Tognetti Linda, Miracapillo Chiara, Leonardelli Simone, Luschi Alessio, Iadanza Ernesto, Cevenini Gabriele, Rubegni Pietro, Cartocci Alessandra
Dermatology Unit, Deparment of Medical, Surgical and Neurosciences, University of Siena, Viale Bracci 16, 53100 Siena, Italy.
Bioengineering and Biomedical Data Science Lab, Department of Medical Biotechnologies, University of Siena, 53100 Siena, Italy.
Bioengineering (Basel). 2024 Jul 26;11(8):758. doi: 10.3390/bioengineering11080758.
There has been growing scientific interest in the research field of deep learning techniques applied to skin cancer diagnosis in the last decade. Though encouraging data have been globally reported, several discrepancies have been observed in terms of study methodology, result presentations and validation in clinical settings. The present review aimed to screen the scientific literature on the application of DL techniques to dermoscopic melanoma/nevi differential diagnosis and extrapolate those original studies adequately by reporting on a DL model, comparing them among clinicians and/or another DL architecture. The second aim was to examine those studies together according to a standard set of statistical measures, and the third was to provide dermatologists with a comprehensive explanation and definition of the most used artificial intelligence (AI) terms to better/further understand the scientific literature on this topic and, in parallel, to be updated on the newest applications in the medical dermatologic field, along with a historical perspective. After screening nearly 2000 records, a subset of 54 was selected. Comparing the 20 studies reporting on convolutional neural network (CNN)/deep convolutional neural network (DCNN) models, we have a scenario of highly performant DL algorithms, especially in terms of low false positive results, with average values of accuracy (83.99%), sensitivity (77.74%), and specificity (80.61%). Looking at the comparison with diagnoses by clinicians (13 studies), the main difference relies on the specificity values, with a +15.63% increase for the CNN/DCNN models (average specificity of 84.87%) compared to humans (average specificity of 64.24%) with a 14,85% gap in average accuracy; the sensitivity values were comparable (79.77% for DL and 79.78% for humans). To obtain higher diagnostic accuracy and feasibility in clinical practice, rather than in experimental retrospective settings, future DL models should be based on a large dataset integrating dermoscopic images with relevant clinical and anamnestic data that is prospectively tested and adequately compared with physicians.
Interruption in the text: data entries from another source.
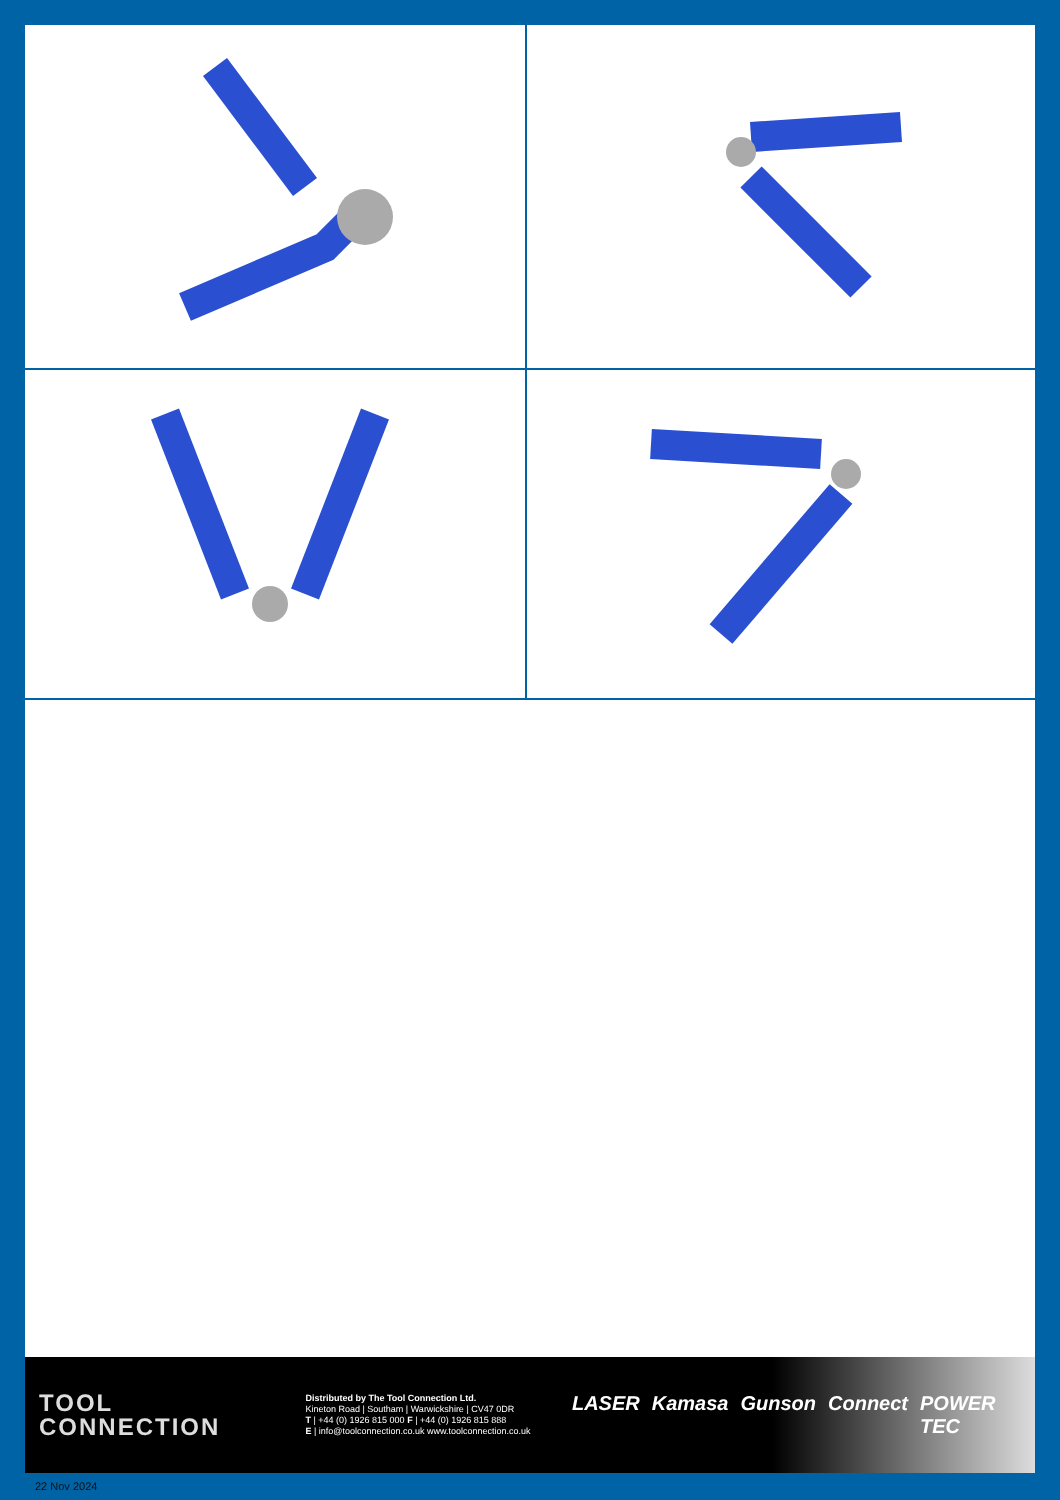TOOL
CONNECTION
Distributed by The Tool Connection Ltd.
Kineton Road | Southam | Warwickshire | CV47 0DR
T | +44 (0) 1926 815 000 F | +44 (0) 1926 815 888
E | info@toolconnection.co.uk www.toolconnection.co.uk
LASER Kamasa Gunson Connect POWER TEC
22 Nov 2024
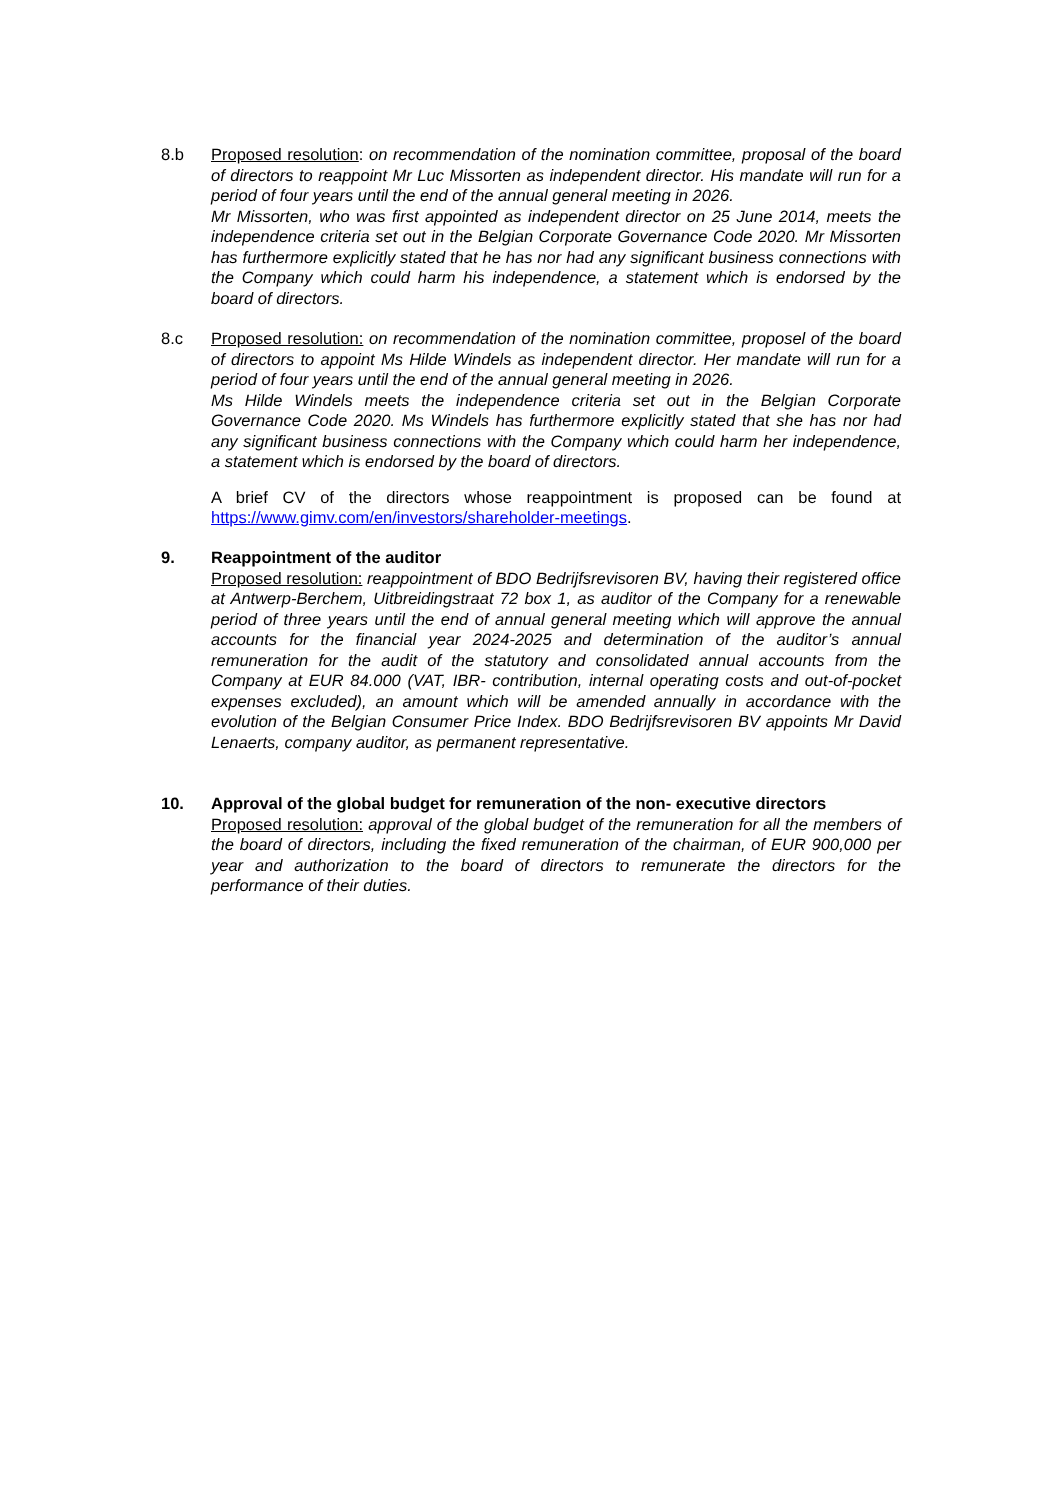8.b Proposed resolution: on recommendation of the nomination committee, proposal of the board of directors to reappoint Mr Luc Missorten as independent director. His mandate will run for a period of four years until the end of the annual general meeting in 2026.
Mr Missorten, who was first appointed as independent director on 25 June 2014, meets the independence criteria set out in the Belgian Corporate Governance Code 2020. Mr Missorten has furthermore explicitly stated that he has nor had any significant business connections with the Company which could harm his independence, a statement which is endorsed by the board of directors.
8.c Proposed resolution: on recommendation of the nomination committee, proposel of the board of directors to appoint Ms Hilde Windels as independent director. Her mandate will run for a period of four years until the end of the annual general meeting in 2026.
Ms Hilde Windels meets the independence criteria set out in the Belgian Corporate Governance Code 2020. Ms Windels has furthermore explicitly stated that she has nor had any significant business connections with the Company which could harm her independence, a statement which is endorsed by the board of directors.
A brief CV of the directors whose reappointment is proposed can be found at https://www.gimv.com/en/investors/shareholder-meetings.
9. Reappointment of the auditor
Proposed resolution: reappointment of BDO Bedrijfsrevisoren BV, having their registered office at Antwerp-Berchem, Uitbreidingstraat 72 box 1, as auditor of the Company for a renewable period of three years until the end of annual general meeting which will approve the annual accounts for the financial year 2024-2025 and determination of the auditor’s annual remuneration for the audit of the statutory and consolidated annual accounts from the Company at EUR 84.000 (VAT, IBR- contribution, internal operating costs and out-of-pocket expenses excluded), an amount which will be amended annually in accordance with the evolution of the Belgian Consumer Price Index. BDO Bedrijfsrevisoren BV appoints Mr David Lenaerts, company auditor, as permanent representative.
10. Approval of the global budget for remuneration of the non- executive directors
Proposed resolution: approval of the global budget of the remuneration for all the members of the board of directors, including the fixed remuneration of the chairman, of EUR 900,000 per year and authorization to the board of directors to remunerate the directors for the performance of their duties.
在过去十年中,深度学习技术应用于皮肤癌诊断的研究领域引发了科学界越来越浓厚的兴趣。尽管全球都报告了令人鼓舞的数据,但在研究方法、结果呈现以及临床环境中的验证方面仍存在一些差异。本综述旨在筛选关于深度学习技术应用于皮肤镜下黑色素瘤/痣鉴别诊断的科学文献,并通过报告深度学习模型、在临床医生之间和/或与另一种深度学习架构进行比较,充分推断那些原始研究。第二个目标是根据一组标准的统计指标对这些研究进行综合审视,第三个目标是为皮肤科医生提供对最常用的人工智能(AI)术语的全面解释和定义,以便更好地/进一步理解关于该主题的科学文献,并同时了解医学皮肤科领域的最新应用以及历史背景。在筛选了近2000条记录后,选取了54篇作为子集。比较20项报告卷积神经网络(CNN)/深度卷积神经网络(DCNN)模型的研究,我们看到了高性能深度学习算法的情况,特别是在低假阳性结果方面,准确率平均值为83.99%,灵敏度为77.74%,特异性为80.61%。与临床医生的诊断结果进行比较(13项研究),主要差异在于特异性值,CNN/DCNN模型的特异性值提高了15.63%(平均特异性为84.87%),而人类的平均特异性为64.24%,平均准确率相差14.85%;灵敏度值相当(深度学习为79.77%,人类为79.78%)。为了在临床实践而非实验性回顾性环境中获得更高的诊断准确性和可行性,未来的深度学习模型应基于一个大型数据集,该数据集将皮肤镜图像与相关临床和病史数据整合在一起,并进行前瞻性测试,并与医生进行充分比较。